Customer/user don't really want a heterogeneous "relationship" they want heterogeneous supply, the relationship they want is with a single vendor.  Anything else will create confusion -- and that's not good for business.  Simple relationship: confusion == no decision (which is a decision, but we can chase that one another day :-))

The various vendors in the heterogeneous relationship need their own set of agreements with each other.  These agreements will underpin the contract and included SLA with each customer.  It will be up to the vendors to understand the various patterns of business activity of their target customers and structure appropriate package tiers that include appropriate levels of availability, capacity, continuity, security, maintainability, incident response time, escalation, etc.

The customer will want (need?) a single point of contact for all issues (incidents included).  The last thing the customer will want or expect is anything that hints at (or allows) finger pointing with the suggestion that it's one of the other heterogeneous suppliers/partners.   

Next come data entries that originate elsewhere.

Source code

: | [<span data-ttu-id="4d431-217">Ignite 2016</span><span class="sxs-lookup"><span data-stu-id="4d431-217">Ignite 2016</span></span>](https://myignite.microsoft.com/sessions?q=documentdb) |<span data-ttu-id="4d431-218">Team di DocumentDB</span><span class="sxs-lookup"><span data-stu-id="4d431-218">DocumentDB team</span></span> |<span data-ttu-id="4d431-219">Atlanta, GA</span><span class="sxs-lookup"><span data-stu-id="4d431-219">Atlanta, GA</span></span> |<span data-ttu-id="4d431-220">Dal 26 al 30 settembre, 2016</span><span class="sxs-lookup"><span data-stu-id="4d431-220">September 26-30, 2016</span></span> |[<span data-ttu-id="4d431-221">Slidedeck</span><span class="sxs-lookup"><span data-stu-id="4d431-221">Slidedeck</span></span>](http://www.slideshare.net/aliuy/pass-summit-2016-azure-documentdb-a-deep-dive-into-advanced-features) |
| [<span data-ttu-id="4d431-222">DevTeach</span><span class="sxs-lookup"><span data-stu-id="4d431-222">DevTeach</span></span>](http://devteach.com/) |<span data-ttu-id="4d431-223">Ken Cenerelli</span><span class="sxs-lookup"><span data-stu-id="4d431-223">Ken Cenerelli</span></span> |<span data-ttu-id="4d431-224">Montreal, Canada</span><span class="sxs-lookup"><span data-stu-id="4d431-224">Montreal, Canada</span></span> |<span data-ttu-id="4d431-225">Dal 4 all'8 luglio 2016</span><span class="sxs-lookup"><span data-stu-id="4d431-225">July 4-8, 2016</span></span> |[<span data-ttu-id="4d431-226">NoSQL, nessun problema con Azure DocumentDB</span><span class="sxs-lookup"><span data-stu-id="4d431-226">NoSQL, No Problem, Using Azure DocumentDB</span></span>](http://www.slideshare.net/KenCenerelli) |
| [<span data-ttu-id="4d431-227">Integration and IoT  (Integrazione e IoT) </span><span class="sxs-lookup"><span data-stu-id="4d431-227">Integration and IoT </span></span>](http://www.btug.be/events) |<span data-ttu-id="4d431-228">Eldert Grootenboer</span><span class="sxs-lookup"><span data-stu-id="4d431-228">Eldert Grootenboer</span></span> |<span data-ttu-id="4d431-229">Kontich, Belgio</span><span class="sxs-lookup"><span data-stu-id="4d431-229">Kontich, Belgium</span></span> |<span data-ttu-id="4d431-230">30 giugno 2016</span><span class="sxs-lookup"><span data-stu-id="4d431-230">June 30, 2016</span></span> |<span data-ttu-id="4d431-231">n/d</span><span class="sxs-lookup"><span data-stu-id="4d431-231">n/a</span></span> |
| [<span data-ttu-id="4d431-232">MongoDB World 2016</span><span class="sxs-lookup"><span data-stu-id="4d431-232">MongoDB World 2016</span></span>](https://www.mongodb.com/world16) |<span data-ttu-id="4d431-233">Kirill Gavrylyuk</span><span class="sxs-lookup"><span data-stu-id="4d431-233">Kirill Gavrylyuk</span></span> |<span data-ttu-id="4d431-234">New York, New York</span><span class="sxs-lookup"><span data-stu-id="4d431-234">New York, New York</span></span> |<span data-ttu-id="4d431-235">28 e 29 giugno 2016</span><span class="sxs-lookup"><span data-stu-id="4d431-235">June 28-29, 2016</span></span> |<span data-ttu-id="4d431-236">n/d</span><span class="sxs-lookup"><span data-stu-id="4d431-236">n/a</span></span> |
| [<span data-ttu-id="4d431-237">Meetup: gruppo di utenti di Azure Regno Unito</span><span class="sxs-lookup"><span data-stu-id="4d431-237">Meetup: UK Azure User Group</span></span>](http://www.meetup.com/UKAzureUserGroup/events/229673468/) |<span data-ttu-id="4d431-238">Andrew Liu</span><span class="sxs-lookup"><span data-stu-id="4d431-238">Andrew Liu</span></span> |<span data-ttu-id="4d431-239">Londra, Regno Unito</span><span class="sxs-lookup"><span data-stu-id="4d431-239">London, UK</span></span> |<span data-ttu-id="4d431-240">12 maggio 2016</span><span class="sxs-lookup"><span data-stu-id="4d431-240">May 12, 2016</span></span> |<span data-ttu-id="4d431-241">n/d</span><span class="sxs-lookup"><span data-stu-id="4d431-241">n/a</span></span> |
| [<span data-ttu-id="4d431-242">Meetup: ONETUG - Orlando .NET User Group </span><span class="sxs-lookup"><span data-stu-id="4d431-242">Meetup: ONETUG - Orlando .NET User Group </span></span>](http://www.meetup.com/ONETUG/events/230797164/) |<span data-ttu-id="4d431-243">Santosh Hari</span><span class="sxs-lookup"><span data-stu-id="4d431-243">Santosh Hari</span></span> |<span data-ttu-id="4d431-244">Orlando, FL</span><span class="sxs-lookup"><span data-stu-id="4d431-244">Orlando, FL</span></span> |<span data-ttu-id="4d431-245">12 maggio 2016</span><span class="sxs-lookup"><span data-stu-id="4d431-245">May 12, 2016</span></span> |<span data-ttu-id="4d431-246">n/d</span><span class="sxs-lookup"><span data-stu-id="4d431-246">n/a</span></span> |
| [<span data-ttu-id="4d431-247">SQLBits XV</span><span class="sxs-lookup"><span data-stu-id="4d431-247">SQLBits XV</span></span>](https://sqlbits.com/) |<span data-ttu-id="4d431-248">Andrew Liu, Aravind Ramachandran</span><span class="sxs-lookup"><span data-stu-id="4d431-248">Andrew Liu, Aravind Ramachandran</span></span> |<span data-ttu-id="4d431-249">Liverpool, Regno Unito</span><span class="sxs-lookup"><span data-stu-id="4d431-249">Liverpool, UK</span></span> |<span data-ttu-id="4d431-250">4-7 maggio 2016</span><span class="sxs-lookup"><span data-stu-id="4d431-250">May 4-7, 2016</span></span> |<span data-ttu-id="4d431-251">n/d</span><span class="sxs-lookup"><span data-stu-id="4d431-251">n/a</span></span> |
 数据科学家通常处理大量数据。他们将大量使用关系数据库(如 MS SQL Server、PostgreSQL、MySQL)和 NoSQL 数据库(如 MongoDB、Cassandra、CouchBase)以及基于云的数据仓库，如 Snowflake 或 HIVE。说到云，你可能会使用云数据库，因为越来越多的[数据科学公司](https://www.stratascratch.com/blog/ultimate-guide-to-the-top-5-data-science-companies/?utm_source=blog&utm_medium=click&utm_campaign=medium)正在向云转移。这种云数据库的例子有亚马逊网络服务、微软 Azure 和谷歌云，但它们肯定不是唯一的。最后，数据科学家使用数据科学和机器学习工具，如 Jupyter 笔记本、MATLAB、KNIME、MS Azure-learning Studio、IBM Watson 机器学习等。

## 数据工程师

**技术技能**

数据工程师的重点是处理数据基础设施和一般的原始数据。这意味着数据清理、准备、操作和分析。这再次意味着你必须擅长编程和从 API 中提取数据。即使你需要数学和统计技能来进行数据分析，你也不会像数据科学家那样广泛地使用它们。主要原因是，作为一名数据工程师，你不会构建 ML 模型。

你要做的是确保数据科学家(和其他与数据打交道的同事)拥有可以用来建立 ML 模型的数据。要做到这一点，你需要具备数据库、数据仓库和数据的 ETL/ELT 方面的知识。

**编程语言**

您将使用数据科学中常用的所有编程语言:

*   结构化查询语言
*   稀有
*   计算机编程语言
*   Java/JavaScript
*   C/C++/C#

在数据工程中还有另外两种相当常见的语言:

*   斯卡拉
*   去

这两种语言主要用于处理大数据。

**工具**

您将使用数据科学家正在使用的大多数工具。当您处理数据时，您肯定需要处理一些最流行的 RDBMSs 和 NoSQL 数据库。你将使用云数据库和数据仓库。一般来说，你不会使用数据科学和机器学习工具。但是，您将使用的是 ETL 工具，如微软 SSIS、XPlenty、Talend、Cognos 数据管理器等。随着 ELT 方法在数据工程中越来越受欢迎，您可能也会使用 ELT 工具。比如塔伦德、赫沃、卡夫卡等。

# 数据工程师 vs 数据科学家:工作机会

In effect, the relationship between the cloud suppliers is analogous to the various parts of a single Enterprise IT organization.  The customers of the single Enterprise IT organization don't want (or care about) blame, they just want issues/incidents and underlying problems addressed in a documented (and expected) time- and cost-effective manner.  Customers of cloud-based services want the same thing. It's potentially more important to understand the need to create and manage the realistic expectations as it is contractual obligation.

I know this is possible, though I'm not suggesting it's easy.

As I was writing this message the following popped up on twitter:

@stephenmann 1:37pm via HootSuite Interesting comment from #Diligenta customer this morning. They manage outsourced services by agreed objectives rather than the contract.